Study Looks At DNA evolution

The details of the study lead by Biochemist Hashim Al-Hashimi of Duke University was published this week in Nature Structural & Molecular Biology.

The study, while speculative, suggests that this ability to change its shape, added to the resiliency of DNA is part and parcel related to a structure discovered in the 1960s by Karst Hoogsteen called the Hoogsteen base pair.

The Hoogsteen base pair is not easy to study as they are quite elusive to researchers. Base pairs rarely form a Hoogsteen pair (about 1% of the time) and consequently are difficult to study.

However, when they do appear, it’s these pairs that are responsible for the double helix completely changing directions and, by proxy, the shape of DNA. Essentially, a Hoogsteen based pair “flips over” the nucleic acid.

“It becomes this very dynamic entity,” Al-Hashimi said. “You can just imagine the molecule dancing around.”

The Hoogsteen base pairs move to limit the damage, something that RNA cannot do when a methyl group is added to an RNA strand. Instead, RNA simply becomes unraveled or destroyed. Adding a methyl group, according to Al-Hashimi, was like “dropping a nuclear bomb on the helix.”

As a result of this inability to from Hoogsteen pairs, Al-Hashimi believes that RNA was evolutionary regulated to the role of “messenger” while DNA became the repository of for the blueprint for life as we know it.

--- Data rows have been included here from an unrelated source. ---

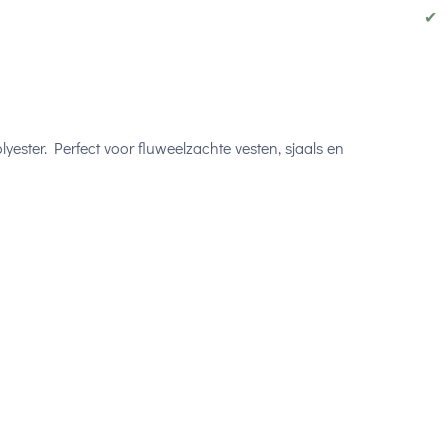
✔
yester. Perfect voor fluweelzachte vesten, sjaals en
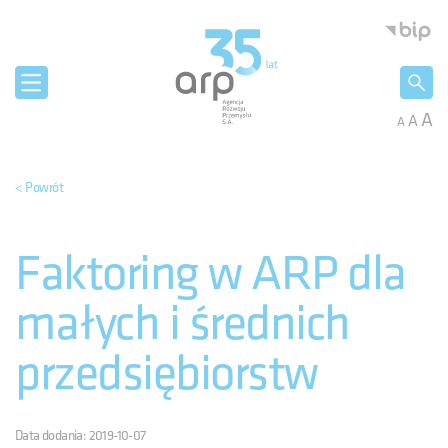
Panel zarządzania plikami cookies
Agencja 
A
A
A
< Powrót
Faktoring w ARP dla
małych i średnich
przedsiębiorstw
Data dodania: 2019-10-07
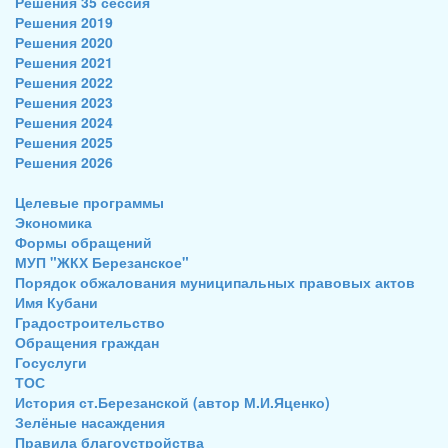
Решения 35 сессия
Решения 2019
Решения 2020
Решения 2021
Решения 2022
Решения 2023
Решения 2024
Решения 2025
Решения 2026
Целевые программы
Экономика
Формы обращений
МУП "ЖКХ Березанское"
Порядок обжалования муниципальных правовых актов
Имя Кубани
Градостроительство
Обращения граждан
Госуслуги
ТОС
История ст.Березанской (автор М.И.Яценко)
Зелёные насаждения
Правила благоустройства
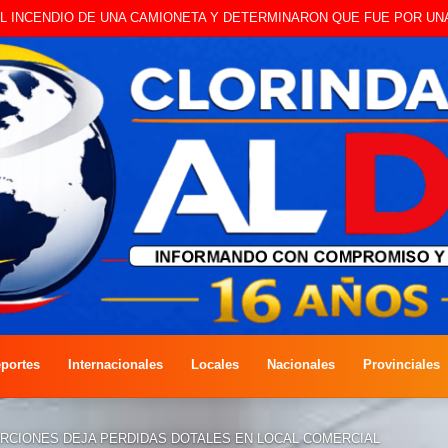
 A CAMBISTA OCURRIDO ESTE JUEVES
portes
Internacionales
Locales
Nacionales
Provinciales
RCIONES DEJA PERDIDAS DOTALES EN LOCAL COMERCIAL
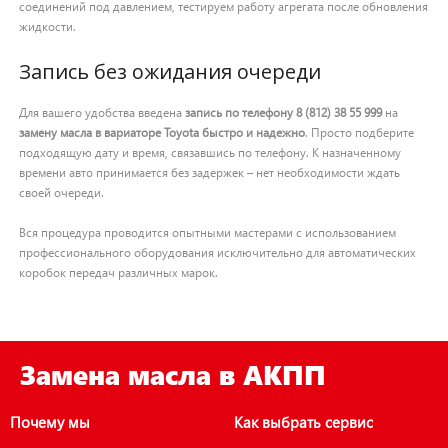
соединений под давлением, тестируем работу агрегата после обновления
жидкости.
Запись без ожидания очереди
Для вашего удобства введена
запись по телефону 8 (812) 38 55 999
на
замену масла в вариаторе Toyota быстро и надежно
. Просто подберите
подходящую дату и время, связавшись по телефону. К назначенному
времени авто принимается без задержек – нет необходимости ждать
своей очереди.
Вся процедура проводится опытными мастерами с использованием
профессионального оборудования исключительно для автоматических
коробок передач различных марок.
Замена масла в АКПП
Почему мы
Как выбрать сервис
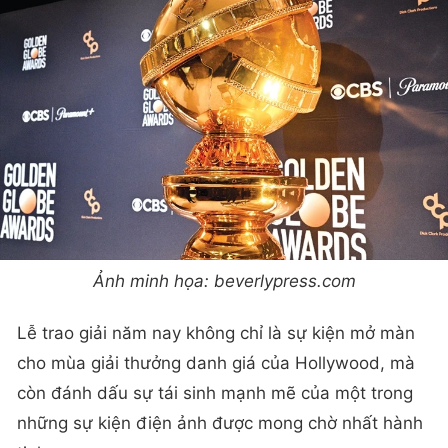
Ảnh minh họa: beverlypress.com
Lễ trao giải năm nay không chỉ là sự kiện mở màn
cho mùa giải thưởng danh giá của Hollywood, mà
còn đánh dấu sự tái sinh mạnh mẽ của một trong
những sự kiện điện ảnh được mong chờ nhất hành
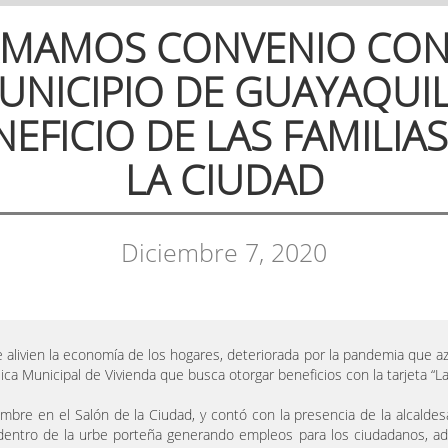
RMAMOS CONVENIO CON
UNICIPIO DE GUAYAQUIL
NEFICIO DE LAS FAMILIAS
LA CIUDAD
Diciembre 7, 2020
e alivien la economía de los hogares, deteriorada por la pandemia que az
ca Municipal de Vivienda que busca otorgar beneficios con la tarjeta “L
embre en el Salón de la Ciudad, y contó con la presencia de la alcaldesa 
ntro de la urbe porteña generando empleos para los ciudadanos, ade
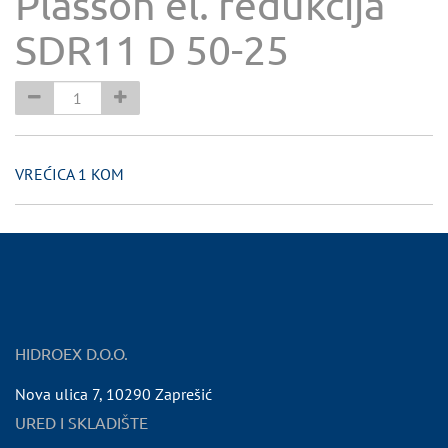
Plasson el. redukcija
SDR11 D 50-25
VREĆICA 1 KOM
HIDROEX D.O.O.
Nova ulica 7
,
10290
Zaprešić
URED I SKLADIŠTE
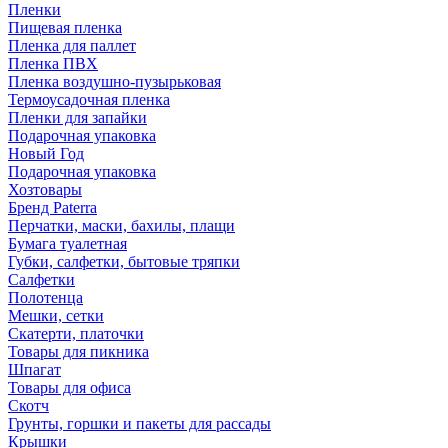
Пленки
Пищевая пленка
Пленка для паллет
Пленка ПВХ
Пленка воздушно-пузырьковая
Термоусадочная пленка
Пленки для запайки
Подарочная упаковка
Новый Год
Подарочная упаковка
Хозтовары
Бренд Paterra
Перчатки, маски, бахилы, плащи
Бумага туалетная
Губки, салфетки, бытовые тряпки
Салфетки
Полотенца
Мешки, сетки
Скатерти, платочки
Товары для пикника
Шпагат
Товары для офиса
Скотч
Грунты, горшки и пакеты для рассады
Крышки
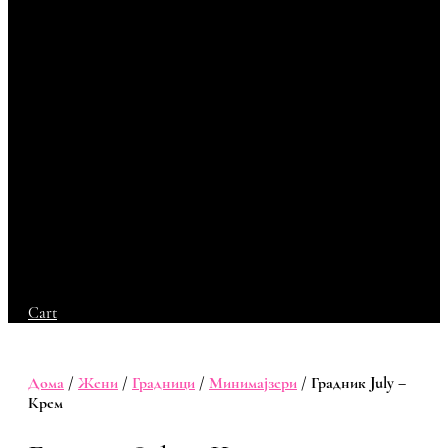
Cart
Дома
/
Жени
/
Градници
/
Минимајзери
/ Градник July –
Крем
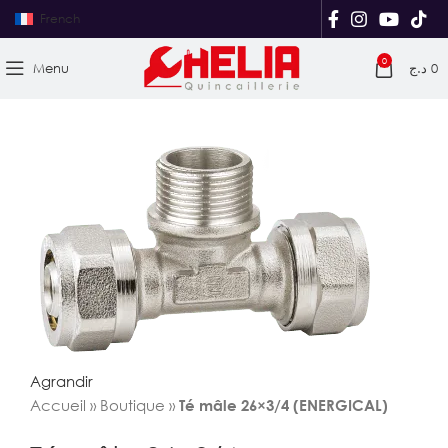
French
0
Menu
د.ج
0
Agrandir
Accueil
»
Boutique
»
Té mâle 26×3/4 (ENERGICAL)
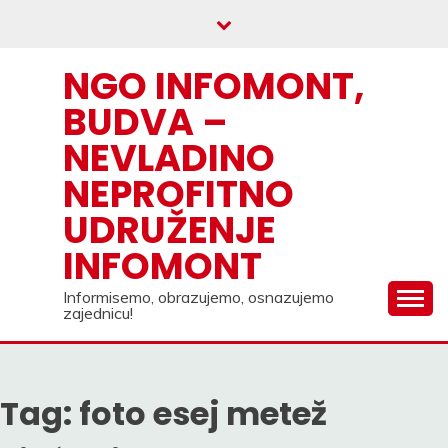
Skip
to
content
NGO INFOMONT,
BUDVA –
NEVLADINO
NEPROFITNO
UDRUŽENJE
INFOMONT
Informisemo, obrazujemo, osnazujemo
zajednicu!
Tag:
foto esej metež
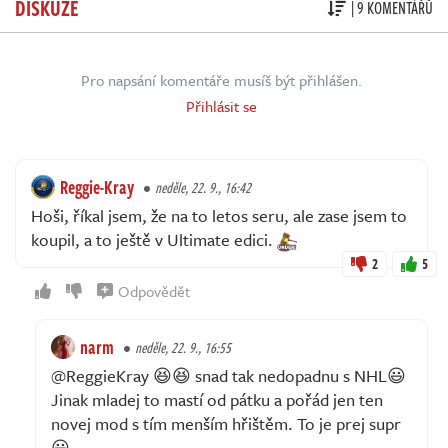
DISKUZE
| 9 KOMENTÁŘŮ
Pro napsání komentáře musíš být přihlášen.
Přihlásit se
Reggie-Kray
neděle, 22. 9., 16:42
Hoši, říkal jsem, že na to letos seru, ale zase jsem to
koupil, a to ještě v Ultimate edici.
2
5
Odpovědět
narm
neděle, 22. 9., 16:55
@ReggieKray 😆😆 snad tak nedopadnu s NHL😃
Jinak mladej to mastí od pátku a pořád jen ten
novej mod s tím menším hřištěm. To je prej supr
😃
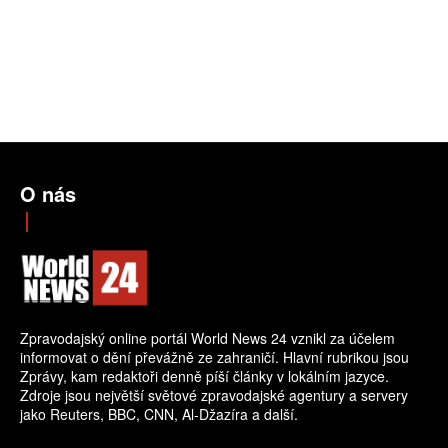
O nás
Zpravodajský online portál World News 24 vznikl za účelem
informovat o dění převážně ze zahraničí. Hlavní rubrikou jsou
Zprávy, kam redaktoři denně píší články v lokálním jazyce.
Zdroje jsou největší světové zpravodajské agentury a servery
jako Reuters, BBC, CNN, Al-Džazíra a další.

“If our genomes were made up of RNA, there’s a very good chance that they wouldn’t be able to sustain chemical damage that’s inflicted on them all the time,” Al-Hashimi said. “It seems like DNA’s ability to absorb damage is one reason why we evolved DNA-based genomes.

This explanation is “still speculative,” he continued when asked about his certainty of how DNA came to be the depository, “since we can’t travel back in time.”

“It seems that nature has exploited the inability of RNA to absorb damage to create this molecular switch,” he said. “By methylating the RNA you can increase production of proteins.”